L’appartement à 140.000 dirhams est fin prêt. Les premières unités de ce nouveau programme national de logement à faible coût seront lancées dans les prochains jours dans les provinces du Sud. Plus de 22.000 unités à ce prix-là seront réalisées au titre de cette année dans 50 villes et villages. «Après les provinces du Sud, le lancement de ces nouvelles unités concernera l’ensemble des  régions du pays. Pour 2008, 22.000 unités seront prêtes. Depuis des mois, nous avons travaillé d’arrache-pied pour fiabiliser ce nouveau programme », a annoncé Taoufiq Hejira, ministre de l’Habitat, de l’Urbanisme et de l’Aménagement de l’espace.
Après des mois d’attente, le nouveau programme national de logement à faible coût a finalement dévoilé ses détails. Au Palais royal à Rabat, SM le Roi Mohammed VI a présidé, samedi 29 mars, la cérémonie de signature d’une convention portant sur la réalisation de ce programme d’environ 130.000 unités de logement  nécessitant un investissement global de 15,5 milliards de dirhams. Totalement exonéré d’impôts, ce programme sera directement réalisé à hauteur de 65 % par les filiales régionales du holding Al Omrane sur les quatre années à venir, alors que le reste sera exécuté par des promoteurs immobiliers privés dans le cadre d’un partenariat avec les filiales régionales du holding.
L’appartement à 140.000 dirhams est destiné aux ménages marocains dont le salaire mensuel n’excède pas les 2.700 dirhams.  En effet, ce nouveau produit a été conçu pour trois catégories. Il s’agit des habitants des logements menaçant ruine, des agents de la sûreté nationale et des employés de la fonction publique, ainsi que des salariés du secteur privé et de l’artisanat. Au total, ce sont 130.000 unités de logement qui seront répartis en 106.785 unités urbaines et 22.353 maisons dans le monde rural, selon le ministère de l’Habitat, de l’Urbanisme et de l’Aménagement de l’espace.
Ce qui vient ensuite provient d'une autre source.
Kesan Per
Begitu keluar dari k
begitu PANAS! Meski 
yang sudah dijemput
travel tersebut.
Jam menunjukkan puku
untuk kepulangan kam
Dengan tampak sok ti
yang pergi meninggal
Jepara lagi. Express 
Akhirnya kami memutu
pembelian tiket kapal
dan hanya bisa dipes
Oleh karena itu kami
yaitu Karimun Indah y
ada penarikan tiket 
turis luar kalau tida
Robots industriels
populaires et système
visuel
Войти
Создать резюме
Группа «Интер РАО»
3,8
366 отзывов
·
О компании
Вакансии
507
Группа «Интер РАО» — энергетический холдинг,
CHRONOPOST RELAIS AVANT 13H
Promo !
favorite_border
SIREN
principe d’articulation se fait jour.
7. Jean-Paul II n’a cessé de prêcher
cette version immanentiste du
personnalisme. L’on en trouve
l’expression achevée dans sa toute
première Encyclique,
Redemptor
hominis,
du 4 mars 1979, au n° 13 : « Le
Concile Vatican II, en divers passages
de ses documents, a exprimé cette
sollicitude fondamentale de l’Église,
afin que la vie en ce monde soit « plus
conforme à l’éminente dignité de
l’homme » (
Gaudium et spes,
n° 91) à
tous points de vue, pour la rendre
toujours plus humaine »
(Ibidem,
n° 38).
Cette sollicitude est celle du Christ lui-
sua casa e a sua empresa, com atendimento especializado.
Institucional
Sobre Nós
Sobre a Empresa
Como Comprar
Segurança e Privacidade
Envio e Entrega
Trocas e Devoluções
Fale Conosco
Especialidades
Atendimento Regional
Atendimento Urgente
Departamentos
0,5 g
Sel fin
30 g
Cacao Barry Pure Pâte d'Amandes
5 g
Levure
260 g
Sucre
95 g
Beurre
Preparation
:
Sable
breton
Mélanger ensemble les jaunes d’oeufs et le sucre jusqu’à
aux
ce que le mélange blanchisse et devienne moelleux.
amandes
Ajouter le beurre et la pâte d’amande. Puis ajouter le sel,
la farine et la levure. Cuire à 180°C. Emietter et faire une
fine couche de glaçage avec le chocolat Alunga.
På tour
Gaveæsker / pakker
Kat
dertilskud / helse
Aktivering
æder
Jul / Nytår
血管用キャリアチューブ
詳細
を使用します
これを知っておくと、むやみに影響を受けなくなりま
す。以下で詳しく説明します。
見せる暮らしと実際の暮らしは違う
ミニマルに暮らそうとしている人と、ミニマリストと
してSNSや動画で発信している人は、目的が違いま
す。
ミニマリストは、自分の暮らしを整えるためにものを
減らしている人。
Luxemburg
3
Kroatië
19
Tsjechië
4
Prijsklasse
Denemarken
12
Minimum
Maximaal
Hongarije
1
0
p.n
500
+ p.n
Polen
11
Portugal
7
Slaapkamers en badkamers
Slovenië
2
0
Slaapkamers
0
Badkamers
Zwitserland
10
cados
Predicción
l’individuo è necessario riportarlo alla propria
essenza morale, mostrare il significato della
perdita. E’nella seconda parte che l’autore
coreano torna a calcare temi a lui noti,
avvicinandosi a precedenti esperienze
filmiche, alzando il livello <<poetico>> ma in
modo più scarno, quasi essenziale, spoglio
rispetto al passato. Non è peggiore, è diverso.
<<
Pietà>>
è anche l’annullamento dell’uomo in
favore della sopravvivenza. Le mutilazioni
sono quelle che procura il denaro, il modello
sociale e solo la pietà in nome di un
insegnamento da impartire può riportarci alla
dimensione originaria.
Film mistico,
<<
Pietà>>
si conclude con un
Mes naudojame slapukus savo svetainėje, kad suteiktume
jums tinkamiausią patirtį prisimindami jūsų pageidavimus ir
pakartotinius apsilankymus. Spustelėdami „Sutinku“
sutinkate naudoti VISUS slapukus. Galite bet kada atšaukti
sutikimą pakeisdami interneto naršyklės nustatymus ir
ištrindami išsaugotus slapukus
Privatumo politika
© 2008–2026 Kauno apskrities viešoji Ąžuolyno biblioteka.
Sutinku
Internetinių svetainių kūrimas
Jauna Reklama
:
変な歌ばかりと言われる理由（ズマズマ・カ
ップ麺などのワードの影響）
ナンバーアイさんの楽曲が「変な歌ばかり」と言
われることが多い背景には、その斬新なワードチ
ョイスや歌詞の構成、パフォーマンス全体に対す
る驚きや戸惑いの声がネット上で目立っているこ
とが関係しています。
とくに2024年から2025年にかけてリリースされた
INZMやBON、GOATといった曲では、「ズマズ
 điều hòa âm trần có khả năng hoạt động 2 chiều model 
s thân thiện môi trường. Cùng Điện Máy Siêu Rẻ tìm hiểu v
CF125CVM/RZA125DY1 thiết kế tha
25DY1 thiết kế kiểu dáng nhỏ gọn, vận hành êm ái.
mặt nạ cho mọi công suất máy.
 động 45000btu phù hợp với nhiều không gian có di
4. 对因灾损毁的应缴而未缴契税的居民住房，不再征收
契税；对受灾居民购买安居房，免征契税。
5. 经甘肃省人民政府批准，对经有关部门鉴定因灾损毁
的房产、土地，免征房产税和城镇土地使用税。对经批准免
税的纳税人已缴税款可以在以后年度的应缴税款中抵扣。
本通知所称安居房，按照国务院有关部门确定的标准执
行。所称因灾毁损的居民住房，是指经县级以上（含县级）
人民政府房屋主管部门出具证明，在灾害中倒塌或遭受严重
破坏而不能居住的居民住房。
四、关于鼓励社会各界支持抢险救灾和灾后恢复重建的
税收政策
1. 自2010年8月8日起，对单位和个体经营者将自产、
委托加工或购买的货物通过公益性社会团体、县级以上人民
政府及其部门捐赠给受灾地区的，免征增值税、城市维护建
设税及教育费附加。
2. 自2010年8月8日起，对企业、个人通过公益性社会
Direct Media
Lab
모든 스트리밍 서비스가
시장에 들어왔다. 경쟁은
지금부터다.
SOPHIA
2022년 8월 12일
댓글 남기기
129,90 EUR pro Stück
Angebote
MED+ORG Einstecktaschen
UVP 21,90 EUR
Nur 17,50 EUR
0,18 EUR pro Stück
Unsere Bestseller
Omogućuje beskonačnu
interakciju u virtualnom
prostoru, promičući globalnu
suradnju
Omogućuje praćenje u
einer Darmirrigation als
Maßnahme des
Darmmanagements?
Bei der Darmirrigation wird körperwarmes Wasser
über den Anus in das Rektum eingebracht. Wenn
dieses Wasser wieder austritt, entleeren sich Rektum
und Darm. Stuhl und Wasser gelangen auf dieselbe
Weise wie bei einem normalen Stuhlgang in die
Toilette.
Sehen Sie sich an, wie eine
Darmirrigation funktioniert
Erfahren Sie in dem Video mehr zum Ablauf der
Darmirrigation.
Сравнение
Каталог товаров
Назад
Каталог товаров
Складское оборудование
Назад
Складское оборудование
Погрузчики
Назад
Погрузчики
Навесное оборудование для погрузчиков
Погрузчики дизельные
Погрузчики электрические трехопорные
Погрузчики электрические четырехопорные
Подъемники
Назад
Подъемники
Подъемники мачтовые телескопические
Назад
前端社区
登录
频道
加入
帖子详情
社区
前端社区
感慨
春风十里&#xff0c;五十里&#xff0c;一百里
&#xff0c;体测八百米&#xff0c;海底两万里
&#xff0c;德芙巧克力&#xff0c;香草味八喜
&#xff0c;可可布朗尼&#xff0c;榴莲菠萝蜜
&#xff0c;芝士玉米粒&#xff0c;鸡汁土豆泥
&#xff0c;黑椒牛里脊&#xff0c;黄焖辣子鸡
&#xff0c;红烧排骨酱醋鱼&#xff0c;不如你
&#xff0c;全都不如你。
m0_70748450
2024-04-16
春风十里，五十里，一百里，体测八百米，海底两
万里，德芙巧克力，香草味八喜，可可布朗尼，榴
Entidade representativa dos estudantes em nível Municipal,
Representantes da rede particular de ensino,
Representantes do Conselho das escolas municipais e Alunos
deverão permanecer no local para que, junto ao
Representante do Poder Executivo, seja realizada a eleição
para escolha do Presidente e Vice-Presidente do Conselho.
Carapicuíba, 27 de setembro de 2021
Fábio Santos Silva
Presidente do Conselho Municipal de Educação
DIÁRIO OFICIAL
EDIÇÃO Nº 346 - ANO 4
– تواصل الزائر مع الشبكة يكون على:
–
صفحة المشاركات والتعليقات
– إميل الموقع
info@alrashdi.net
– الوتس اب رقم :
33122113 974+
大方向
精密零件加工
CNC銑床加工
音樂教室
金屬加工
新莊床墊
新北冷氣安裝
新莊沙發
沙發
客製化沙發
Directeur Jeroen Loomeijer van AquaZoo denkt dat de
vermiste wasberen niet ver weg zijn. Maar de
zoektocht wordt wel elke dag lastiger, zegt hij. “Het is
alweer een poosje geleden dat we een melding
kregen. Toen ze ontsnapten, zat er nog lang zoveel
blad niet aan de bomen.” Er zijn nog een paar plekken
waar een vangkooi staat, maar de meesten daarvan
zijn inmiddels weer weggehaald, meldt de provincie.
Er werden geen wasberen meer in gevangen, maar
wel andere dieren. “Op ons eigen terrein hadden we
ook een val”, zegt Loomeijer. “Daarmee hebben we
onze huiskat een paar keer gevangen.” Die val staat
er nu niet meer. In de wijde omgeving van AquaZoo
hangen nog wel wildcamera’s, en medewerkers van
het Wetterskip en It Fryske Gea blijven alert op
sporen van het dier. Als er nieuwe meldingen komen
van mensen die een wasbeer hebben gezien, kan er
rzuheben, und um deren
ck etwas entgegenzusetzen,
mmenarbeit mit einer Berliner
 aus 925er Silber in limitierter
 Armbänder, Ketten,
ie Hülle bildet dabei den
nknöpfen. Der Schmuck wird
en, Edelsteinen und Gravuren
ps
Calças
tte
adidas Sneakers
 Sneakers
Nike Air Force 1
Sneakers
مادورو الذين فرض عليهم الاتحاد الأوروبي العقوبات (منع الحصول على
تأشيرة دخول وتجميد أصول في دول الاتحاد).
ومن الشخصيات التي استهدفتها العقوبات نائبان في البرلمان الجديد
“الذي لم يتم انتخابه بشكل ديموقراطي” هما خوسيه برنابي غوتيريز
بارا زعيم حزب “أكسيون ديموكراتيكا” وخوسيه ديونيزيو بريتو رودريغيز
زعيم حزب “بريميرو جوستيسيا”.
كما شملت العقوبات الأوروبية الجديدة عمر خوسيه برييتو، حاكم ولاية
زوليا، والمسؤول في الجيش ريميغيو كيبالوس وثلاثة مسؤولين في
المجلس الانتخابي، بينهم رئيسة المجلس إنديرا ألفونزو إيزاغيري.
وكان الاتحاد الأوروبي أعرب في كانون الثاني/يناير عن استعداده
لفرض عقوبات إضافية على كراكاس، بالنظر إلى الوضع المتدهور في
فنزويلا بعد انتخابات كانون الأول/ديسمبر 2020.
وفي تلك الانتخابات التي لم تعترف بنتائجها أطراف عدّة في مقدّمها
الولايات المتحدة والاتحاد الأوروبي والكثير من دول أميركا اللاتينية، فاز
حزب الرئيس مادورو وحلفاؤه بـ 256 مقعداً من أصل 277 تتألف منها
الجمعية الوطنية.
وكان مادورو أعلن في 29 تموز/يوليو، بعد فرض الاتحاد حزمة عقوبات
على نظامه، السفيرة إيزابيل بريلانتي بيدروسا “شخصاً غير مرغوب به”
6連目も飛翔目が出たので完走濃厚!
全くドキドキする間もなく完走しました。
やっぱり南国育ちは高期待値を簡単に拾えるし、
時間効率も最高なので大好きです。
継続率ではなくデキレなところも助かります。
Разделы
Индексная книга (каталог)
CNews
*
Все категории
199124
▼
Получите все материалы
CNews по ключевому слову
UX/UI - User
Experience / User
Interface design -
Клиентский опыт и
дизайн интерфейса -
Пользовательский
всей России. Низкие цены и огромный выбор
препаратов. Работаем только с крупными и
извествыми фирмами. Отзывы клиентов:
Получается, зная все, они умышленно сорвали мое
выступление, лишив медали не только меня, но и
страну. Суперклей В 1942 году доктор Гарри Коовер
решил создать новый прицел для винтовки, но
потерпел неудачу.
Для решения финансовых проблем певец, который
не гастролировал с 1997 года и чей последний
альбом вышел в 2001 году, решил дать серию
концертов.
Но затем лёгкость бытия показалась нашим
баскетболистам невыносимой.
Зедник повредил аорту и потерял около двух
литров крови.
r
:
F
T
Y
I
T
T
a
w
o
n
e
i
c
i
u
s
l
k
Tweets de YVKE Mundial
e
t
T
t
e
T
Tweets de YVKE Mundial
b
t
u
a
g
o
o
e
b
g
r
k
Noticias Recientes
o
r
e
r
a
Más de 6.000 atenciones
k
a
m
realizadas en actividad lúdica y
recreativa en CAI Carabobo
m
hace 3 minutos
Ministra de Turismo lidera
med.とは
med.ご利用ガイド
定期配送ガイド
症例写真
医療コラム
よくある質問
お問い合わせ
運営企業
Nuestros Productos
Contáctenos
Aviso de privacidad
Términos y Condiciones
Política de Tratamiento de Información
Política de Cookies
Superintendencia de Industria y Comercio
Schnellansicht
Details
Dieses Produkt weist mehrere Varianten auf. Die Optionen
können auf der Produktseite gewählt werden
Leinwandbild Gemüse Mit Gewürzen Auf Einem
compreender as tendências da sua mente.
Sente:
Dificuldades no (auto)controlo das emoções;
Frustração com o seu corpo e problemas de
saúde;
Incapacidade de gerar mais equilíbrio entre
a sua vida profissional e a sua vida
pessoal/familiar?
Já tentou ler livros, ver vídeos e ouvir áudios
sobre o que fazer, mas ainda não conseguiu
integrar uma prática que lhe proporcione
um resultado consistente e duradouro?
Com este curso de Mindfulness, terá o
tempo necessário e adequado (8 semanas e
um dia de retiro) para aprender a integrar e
Dans le milieu urbain, les logements prévus dans le cadre de ce programme consistent en des immeubles de trois niveaux équipés de services de proximité et respectant les normes de sécurité et de qualité. Par contre dans le milieu rural, ce nouveau programme prévoit la construction de logement en rez-de-chaussée qui peuvent faire l’objet d’une extension horizontale et verticale. Et ce, tout en veillant au respect des normes d’ingénierie et du cachet architectural et en utilisant les matériaux de construction locaux, selon le ministère de tutelle. Le logement à 140.000 dirhams rejoint ainsi le programme social entamé par le gouvernement en matière d’habitat.  Lors de la cérémonie de signature de cette convention, le ministre de l’Habitat, de l’Urbanisme et de l’Aménagement de l’espace a noté que la production du logement social a franchi, pour la troisième année consécutive, la barre des 100.000 unités d’habitat alors qu’elle ne dépassait guère 45.000 unités par an. Pour les crédits logement, ils ont dépassé les 100 milliards de dirhams, soit trois fois le niveau enregistré en 2002.


 
Une main-d’œuvre qualifiée rare


Le secteur de l’immobilier a généré 30 % des emplois créés ces dernières années. À cette occasion, Taoufiq Hejira a indiqué que les indicateurs positifs  du secteur confirment la vigueur du secteur malgré quelques contraintes relatives à la rareté d’une main-d’œuvre qualifiée, qui s’explique par le nombre et l’ampleur des chantiers ouverts, et à la hausse des prix du foncier. Il a cité parmi les mesures prises pour prémunir le secteur de l’immobilier contre les pratiques illégales, le nouveau code de l’urbanisme, qui est fin prêt pour la discussion et l’approbation. Un code qui a été élaboré en large concertation avec l’ensemble des intervenants dans le secteur.